Greece will shut down restaurants, bars, cafes, cinemas and gyms across a large part of the country, including the capital Athens, after a surge in coronavirus cases.
Outlining the measures in a televised address, Prime Minister Kyriakos Mitsotakis said the changes will take effect on Tuesday morning and last for the whole of November.
Restaurants in the affected areas will still be able to offer food for takeaway and deliveries.
Mr Mitsotakis said masks will become mandatory across the whole of Greece and a curfew will come into force from midnight to 5am.
University classes across the country will have to be conducted online.
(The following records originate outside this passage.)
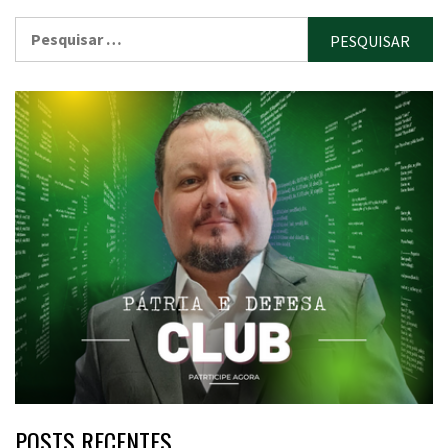
Pesquisar
por:
POSTS RECENTES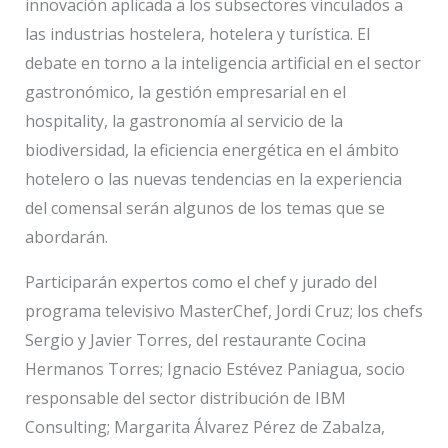
innovación aplicada a los subsectores vinculados a
las industrias hostelera, hotelera y turística. El
debate en torno a la inteligencia artificial en el sector
gastronómico, la gestión empresarial en el
hospitality, la gastronomía al servicio de la
biodiversidad, la eficiencia energética en el ámbito
hotelero o las nuevas tendencias en la experiencia
del comensal serán algunos de los temas que se
abordarán.
Participarán expertos como el chef y jurado del
programa televisivo MasterChef, Jordi Cruz; los chefs
Sergio y Javier Torres, del restaurante Cocina
Hermanos Torres; Ignacio Estévez Paniagua, socio
responsable del sector distribución de IBM
Consulting; Margarita Álvarez Pérez de Zabalza,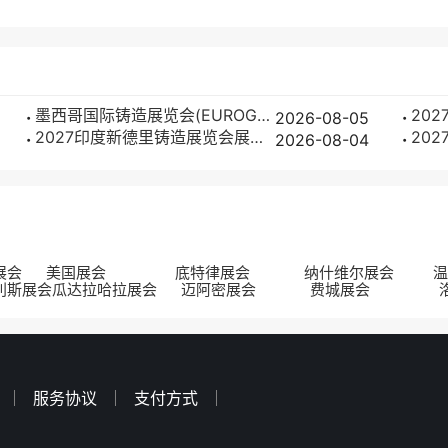
墨西哥国际铸造展览会(EUROGUSS Mexico)参展商名单
2026-08-05
2027印度新德里铸造展览会展位费及预订流程
2026-08-04
展会
美国展会
底特律展会
纳什维尔展会
温
利斯展会
瓜达拉哈拉展会
迈阿密展会
费城展会
服务协议
支付方式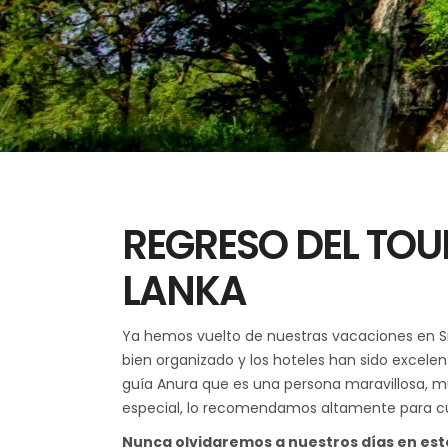
REGRESO DEL TOU
LANKA
Ya hemos vuelto de nuestras vacaciones en S
bien organizado y los hoteles han sido excel
guía Anura que es una persona maravillosa, m
especial, lo recomendamos altamente para cua
Nunca olvidaremos a nuestros días en este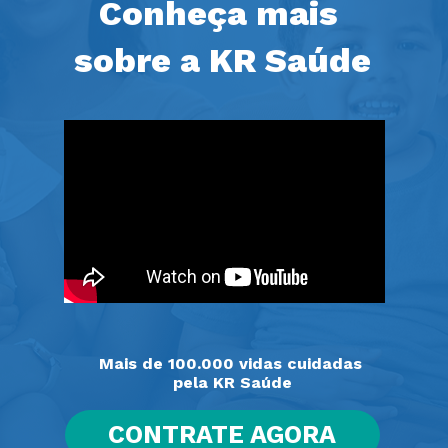
Conheça mais 
sobre a KR Saúde
Mais de 100.000 vidas cuidadas 
pela KR Saúde
CONTRATE AGORA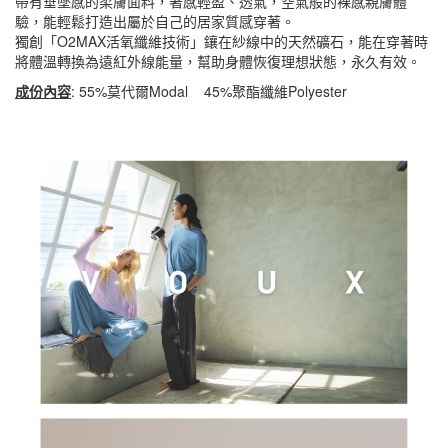
帶有垂墜感的柔膚面料，著感輕盈、透氣，空氣般的裸感親膚體
驗，能輕鬆打造出屬於自己的居家質感穿著。
獨創「O2MAX活氧纖維技術」鑲在紗線中的天然礦石，能在穿著時
將體溫轉換為遠紅外線能量，幫助身體恢復理想狀態，永久有效。
成份內容
: 55%莫代爾Modal 45%聚酯纖維Polyester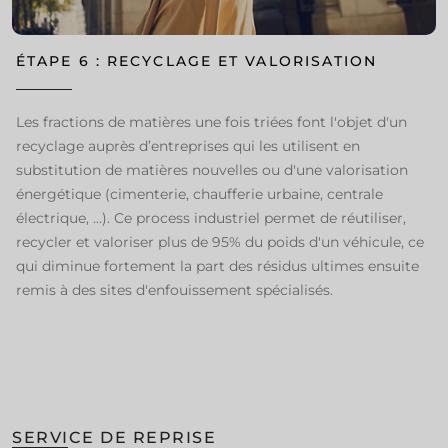
ÉTAPE 6 : RECYCLAGE ET VALORISATION
Les fractions de matières une fois triées font l'objet d'un
recyclage auprès d’entreprises qui les utilisent en
substitution de matières nouvelles ou d'une valorisation
énergétique (cimenterie, chaufferie urbaine, centrale
électrique, ...). Ce process industriel permet de réutiliser,
recycler et valoriser plus de 95% du poids d'un véhicule, ce
qui diminue fortement la part des résidus ultimes ensuite
remis à des sites d'enfouissement spécialisés.
SERVICE DE REPRISE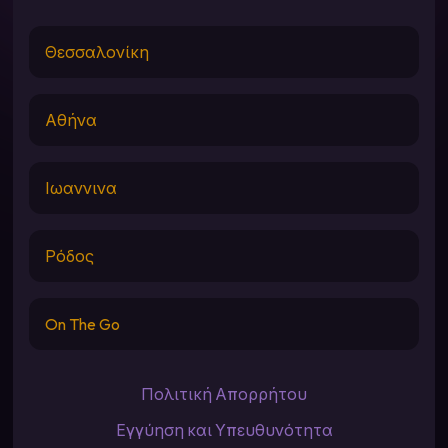
Θεσσαλονίκη
Αθήνα
Ιωαννινα
Ρόδος
On The Go
Πολιτική Απορρήτου
Εγγύηση και Υπευθυνότητα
But in contrast to the spring lockdown, travel within the country will not be affected and retail shops will stay open.
Daily COVID-19 infections surged over 1,000 this week, peaking at 1,690 Friday.
Spain declared a state of emergency and began a nationwide curfew between 11pm and 6am on Sunday 25 October.
Territorial restrictions are in place and meetings of more than six are banned across the country.
People are only allowed to make a journey if going to work, buying medicine or caring for someone.
Prime minister Pedro Sánchez is seeking approval to prolong the measures – currently in place for 15 days – until 9 May.
Face masks already have to be worn on public transport and indoors in public spaces, with a lot of regions making masks compulsory outside too.